An international schools group has announced a global “AI hub” that will allow external partners to use anonymised data from across its 90-plus schools.
GEMS Education, which has around 200,000 students and 15,000 teaching staff, says the move will “elevate how students learn and how schools function”.
It is inviting enquiries from potential partners interested in working with the Dubai-based AI hub and what GEMS describes as a “real-world testing ground across billions of data points”.
Baz Nijjar, GEMS’ vice-president for education technology and digital innovation, said that the data involved will include attainment, attendance, behaviour, wellbeing and student engagement.
‘Secure data ecosystem’
He also said that the approach would proceed “without compromising student or staff privacy”, adding: “This is an ongoing programme and only by adhering to our guidelines and rules would we accept any additional access [to data], but it will still remain within our secure data ecosystem.”
Mr Nijjar said that GEMS “adheres strictly to international best practices, and UAE data-privacy laws”.
He added: “All data collected will be securely managed, anonymised appropriately and hosted on secure, certified platforms. We prioritise ethical AI use, ensuring any student data remains confidential and protected at all times.”
GEMS would ensure, he said, that access to data “will only be within our controlled and regulated environment”, through use, for example, of a “” it had created.
Partners selected for the initiative will work with the GEMS School of Research and Innovation, its “AI-enabled school” that opens in August. Mr Nijjar believes that AI’s “immense” potential in education can only be realised if it is “built responsibly and evaluated where it matters most: with students and teachers”.

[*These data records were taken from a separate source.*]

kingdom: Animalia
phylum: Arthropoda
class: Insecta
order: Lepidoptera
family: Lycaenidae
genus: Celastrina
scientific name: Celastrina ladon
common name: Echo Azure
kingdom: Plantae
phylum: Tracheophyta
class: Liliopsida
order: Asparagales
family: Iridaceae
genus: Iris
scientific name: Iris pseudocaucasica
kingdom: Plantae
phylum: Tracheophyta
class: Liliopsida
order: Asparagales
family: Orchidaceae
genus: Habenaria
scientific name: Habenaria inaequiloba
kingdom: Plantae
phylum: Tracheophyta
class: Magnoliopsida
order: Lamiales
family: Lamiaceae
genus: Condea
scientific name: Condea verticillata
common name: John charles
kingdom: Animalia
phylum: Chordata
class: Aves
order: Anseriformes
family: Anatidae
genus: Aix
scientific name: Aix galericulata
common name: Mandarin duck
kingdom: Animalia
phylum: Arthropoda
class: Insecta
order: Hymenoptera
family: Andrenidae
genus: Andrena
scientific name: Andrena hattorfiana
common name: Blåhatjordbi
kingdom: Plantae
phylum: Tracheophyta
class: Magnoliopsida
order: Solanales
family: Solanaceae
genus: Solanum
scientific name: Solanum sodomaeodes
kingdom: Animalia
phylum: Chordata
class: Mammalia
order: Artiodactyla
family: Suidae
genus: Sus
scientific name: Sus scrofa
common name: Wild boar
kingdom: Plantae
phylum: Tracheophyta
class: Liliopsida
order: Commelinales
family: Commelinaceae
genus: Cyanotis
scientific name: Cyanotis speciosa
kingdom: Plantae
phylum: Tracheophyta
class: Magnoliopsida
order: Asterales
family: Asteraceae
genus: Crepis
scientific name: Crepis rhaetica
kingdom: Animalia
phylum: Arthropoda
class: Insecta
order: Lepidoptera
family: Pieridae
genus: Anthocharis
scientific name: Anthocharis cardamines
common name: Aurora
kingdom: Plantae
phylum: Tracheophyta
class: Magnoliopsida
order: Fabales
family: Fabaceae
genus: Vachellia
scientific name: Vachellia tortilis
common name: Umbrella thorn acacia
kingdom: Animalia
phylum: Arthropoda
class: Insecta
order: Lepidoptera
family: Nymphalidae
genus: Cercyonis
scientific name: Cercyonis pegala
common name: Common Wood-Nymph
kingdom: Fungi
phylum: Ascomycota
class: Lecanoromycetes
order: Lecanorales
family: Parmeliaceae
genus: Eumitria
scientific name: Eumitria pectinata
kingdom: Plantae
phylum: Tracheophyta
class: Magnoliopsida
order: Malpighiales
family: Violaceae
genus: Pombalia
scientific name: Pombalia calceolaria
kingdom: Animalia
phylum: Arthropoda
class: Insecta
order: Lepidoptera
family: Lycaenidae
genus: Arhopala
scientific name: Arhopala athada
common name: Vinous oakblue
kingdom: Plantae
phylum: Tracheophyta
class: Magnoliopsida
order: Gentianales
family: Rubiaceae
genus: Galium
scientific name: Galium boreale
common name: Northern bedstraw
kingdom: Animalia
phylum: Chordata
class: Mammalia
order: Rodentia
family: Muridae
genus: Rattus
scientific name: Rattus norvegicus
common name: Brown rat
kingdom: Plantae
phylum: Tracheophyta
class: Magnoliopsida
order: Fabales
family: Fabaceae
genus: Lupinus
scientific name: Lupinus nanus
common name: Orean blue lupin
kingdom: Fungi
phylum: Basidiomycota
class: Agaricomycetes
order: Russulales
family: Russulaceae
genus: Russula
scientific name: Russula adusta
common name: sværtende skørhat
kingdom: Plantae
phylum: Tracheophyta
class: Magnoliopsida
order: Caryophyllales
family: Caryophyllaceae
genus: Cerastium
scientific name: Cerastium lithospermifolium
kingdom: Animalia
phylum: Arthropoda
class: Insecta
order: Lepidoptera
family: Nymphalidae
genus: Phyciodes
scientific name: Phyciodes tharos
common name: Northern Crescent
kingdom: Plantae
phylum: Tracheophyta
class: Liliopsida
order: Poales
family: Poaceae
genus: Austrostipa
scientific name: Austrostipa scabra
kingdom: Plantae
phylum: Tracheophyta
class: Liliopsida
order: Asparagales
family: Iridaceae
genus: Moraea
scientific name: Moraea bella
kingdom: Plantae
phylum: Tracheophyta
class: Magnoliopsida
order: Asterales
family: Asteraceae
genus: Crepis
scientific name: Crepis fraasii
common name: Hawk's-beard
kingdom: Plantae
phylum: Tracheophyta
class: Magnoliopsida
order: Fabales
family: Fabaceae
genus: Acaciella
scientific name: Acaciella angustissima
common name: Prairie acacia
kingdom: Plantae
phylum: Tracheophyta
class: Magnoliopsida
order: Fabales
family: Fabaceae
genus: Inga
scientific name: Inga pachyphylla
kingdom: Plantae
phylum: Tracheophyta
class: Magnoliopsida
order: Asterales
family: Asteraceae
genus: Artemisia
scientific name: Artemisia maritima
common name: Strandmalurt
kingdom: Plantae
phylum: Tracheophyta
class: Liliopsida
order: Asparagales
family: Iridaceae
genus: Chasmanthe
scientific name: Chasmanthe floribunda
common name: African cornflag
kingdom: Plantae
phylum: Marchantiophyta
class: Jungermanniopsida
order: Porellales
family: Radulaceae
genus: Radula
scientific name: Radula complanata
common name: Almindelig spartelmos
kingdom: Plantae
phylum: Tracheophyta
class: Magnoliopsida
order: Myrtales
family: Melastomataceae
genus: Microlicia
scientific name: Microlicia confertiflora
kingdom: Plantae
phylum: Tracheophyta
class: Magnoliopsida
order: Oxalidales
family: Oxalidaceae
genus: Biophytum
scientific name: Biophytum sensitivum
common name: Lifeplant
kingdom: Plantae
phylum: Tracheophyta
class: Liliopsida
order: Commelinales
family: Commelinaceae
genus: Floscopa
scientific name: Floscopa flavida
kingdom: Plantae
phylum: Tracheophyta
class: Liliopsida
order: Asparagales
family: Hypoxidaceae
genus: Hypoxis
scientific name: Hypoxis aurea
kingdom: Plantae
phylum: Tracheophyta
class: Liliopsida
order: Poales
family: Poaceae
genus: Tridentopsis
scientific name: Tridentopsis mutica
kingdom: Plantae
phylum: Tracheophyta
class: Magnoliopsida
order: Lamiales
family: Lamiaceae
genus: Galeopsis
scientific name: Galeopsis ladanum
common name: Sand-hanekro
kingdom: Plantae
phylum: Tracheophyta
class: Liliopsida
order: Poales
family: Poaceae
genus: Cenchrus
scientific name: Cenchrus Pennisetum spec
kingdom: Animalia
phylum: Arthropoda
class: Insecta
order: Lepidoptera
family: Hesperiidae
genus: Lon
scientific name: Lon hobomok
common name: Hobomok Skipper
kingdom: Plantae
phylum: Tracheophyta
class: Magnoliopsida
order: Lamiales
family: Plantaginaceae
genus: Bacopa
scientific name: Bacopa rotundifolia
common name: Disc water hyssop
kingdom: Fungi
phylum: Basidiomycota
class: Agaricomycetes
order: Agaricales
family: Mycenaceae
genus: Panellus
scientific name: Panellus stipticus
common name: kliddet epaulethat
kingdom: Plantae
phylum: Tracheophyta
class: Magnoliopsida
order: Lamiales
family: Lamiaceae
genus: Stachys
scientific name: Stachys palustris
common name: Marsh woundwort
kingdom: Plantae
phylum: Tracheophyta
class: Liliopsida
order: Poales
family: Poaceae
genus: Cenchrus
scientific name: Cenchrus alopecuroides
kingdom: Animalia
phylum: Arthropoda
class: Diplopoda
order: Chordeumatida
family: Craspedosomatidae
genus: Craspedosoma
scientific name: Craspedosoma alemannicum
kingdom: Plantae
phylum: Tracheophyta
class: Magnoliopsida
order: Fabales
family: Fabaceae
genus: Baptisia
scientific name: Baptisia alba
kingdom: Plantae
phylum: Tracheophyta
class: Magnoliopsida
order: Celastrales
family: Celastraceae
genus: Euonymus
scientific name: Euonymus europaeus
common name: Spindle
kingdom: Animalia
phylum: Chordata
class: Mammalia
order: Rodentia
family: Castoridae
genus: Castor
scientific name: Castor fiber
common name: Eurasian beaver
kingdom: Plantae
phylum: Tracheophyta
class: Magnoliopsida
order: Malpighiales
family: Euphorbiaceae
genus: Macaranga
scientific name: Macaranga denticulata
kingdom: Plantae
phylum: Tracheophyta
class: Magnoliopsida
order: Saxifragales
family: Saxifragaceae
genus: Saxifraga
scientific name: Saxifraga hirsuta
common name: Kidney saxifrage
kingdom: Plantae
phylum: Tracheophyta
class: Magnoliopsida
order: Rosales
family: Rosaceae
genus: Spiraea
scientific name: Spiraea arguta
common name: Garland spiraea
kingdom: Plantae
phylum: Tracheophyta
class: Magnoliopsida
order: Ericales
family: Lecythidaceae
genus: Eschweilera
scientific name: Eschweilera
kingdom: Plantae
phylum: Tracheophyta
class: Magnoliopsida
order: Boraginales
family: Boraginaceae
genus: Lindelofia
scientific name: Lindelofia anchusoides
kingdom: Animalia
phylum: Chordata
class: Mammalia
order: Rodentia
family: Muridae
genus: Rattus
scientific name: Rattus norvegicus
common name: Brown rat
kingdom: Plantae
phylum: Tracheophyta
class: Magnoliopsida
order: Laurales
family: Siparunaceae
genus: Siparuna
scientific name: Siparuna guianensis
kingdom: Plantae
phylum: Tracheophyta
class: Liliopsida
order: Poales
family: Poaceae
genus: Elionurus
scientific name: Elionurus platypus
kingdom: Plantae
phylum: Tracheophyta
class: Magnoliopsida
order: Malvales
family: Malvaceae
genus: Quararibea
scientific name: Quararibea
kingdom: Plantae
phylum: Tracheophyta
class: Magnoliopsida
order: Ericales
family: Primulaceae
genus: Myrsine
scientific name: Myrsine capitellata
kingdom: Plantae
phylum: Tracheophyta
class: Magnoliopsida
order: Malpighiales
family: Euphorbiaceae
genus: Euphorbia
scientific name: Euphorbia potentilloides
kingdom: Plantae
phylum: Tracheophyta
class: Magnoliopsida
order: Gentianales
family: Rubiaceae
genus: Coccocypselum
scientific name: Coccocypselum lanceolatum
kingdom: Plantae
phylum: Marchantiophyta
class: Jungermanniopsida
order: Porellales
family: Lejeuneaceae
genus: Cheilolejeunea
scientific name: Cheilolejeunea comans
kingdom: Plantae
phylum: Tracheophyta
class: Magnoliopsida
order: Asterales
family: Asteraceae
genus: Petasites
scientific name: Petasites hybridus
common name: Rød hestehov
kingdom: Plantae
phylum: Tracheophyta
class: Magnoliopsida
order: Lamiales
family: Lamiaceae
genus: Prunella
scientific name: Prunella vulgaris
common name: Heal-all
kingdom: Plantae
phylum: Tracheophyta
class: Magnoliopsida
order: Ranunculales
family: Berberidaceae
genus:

He suggested that tech innovators - whether working on “a tutoring engine, a wellbeing algorithm or an operational platform” - would be attracted by the offer of “the infrastructure and access you need to make it real and make it scale”.
Mr Nijjar said: “We’re currently engaging in active discussions with several respected researchers, prominent universities, research institutions and AI-enabled edtech companies, and anticipate announcing the first wave of confirmed partners shortly as they go through a vetting process, and to ensure the potential outcomes are meaningful.”
The range of partners envisaged by GEMS also includes “social ventures focused on equity and access”.
Helping edtech innovation
The group said that through “billions of unique data points, spanning multiple curricula and geographies, partners will have an unprecedented opportunity to pilot and refine their innovations in live, diverse classroom environments”.
Sunny Varkey, chairman and founder of GEMS Education, said: “AI has the power to elevate how students learn and how schools function - but only if it is designed with care, ethics and deep understanding of real-world classrooms.”
In May GEMS announced that it would introduce “custom-built AI agents” in classrooms, in a push to improve “fluency” in artificial intelligence across all school subjects.